THE PROBLEM
Find the line holding "left eye: (454, 268)" in the entries below. Give it again exactly, along with every line after it up to and including the line holding "right back paw: (570, 581)".
DATA FOR THIS TASK START
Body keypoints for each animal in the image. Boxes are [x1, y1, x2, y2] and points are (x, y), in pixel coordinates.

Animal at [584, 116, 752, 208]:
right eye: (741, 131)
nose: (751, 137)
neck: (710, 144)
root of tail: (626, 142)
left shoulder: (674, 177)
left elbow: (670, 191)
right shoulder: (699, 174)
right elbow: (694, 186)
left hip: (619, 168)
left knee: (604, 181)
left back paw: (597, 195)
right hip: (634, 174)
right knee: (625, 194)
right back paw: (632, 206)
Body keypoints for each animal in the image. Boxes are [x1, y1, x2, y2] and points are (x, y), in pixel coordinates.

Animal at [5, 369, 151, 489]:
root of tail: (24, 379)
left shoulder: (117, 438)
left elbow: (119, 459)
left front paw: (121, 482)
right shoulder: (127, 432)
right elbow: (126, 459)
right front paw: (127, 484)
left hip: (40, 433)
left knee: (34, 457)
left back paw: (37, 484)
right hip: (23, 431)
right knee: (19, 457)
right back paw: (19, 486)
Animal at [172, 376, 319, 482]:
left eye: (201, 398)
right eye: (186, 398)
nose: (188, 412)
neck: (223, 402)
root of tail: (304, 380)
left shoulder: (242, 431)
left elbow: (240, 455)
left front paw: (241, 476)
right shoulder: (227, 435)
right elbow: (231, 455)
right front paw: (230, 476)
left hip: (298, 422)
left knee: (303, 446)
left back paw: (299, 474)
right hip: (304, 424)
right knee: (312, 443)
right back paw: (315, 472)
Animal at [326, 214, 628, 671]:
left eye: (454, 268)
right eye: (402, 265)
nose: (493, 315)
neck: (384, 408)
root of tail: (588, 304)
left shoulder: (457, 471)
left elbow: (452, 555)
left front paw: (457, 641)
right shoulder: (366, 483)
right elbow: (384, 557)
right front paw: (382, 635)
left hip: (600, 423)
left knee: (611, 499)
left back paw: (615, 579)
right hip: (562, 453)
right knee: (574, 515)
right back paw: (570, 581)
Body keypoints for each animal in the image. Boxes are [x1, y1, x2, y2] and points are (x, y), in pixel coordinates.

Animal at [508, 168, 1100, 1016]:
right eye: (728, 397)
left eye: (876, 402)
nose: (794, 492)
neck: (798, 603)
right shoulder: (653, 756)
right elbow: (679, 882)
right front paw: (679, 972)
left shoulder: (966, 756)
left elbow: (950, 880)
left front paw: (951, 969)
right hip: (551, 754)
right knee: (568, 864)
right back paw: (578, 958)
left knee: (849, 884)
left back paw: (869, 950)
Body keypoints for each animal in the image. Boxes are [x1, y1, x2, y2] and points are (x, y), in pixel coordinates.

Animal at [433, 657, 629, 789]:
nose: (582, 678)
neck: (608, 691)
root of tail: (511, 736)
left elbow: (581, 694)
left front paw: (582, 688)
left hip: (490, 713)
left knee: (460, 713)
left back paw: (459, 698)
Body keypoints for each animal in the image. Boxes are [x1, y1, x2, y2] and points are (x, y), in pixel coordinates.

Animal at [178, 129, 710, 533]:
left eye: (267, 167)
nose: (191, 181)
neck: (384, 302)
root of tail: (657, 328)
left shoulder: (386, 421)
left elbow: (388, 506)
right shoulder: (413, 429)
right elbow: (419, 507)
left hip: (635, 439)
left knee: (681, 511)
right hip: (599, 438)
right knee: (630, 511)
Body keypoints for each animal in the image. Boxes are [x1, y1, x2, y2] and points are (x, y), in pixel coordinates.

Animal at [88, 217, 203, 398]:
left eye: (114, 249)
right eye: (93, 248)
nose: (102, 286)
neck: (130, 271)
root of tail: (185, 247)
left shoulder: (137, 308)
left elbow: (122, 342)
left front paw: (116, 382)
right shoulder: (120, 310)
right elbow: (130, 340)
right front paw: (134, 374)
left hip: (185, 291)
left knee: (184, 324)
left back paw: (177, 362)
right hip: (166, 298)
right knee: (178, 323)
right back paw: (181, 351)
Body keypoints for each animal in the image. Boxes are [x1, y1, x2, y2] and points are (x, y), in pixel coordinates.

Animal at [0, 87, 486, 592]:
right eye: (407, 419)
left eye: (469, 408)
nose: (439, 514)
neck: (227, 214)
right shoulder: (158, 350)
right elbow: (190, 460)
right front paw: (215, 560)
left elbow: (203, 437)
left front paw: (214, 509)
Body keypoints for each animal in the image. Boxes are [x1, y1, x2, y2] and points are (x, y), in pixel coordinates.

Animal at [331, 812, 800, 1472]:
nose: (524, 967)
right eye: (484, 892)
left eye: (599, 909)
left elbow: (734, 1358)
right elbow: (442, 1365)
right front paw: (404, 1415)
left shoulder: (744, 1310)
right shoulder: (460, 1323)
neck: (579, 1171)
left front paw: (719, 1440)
DATA FOR THIS TASK END
EXPECTED ANSWER
left eye: (454, 268)
right eye: (402, 265)
nose: (493, 315)
neck: (384, 408)
root of tail: (588, 304)
left shoulder: (457, 471)
left elbow: (452, 555)
left front paw: (457, 641)
right shoulder: (366, 483)
right elbow: (384, 557)
right front paw: (382, 635)
left hip: (600, 423)
left knee: (611, 499)
left back paw: (615, 579)
right hip: (562, 453)
right knee: (574, 515)
right back paw: (570, 581)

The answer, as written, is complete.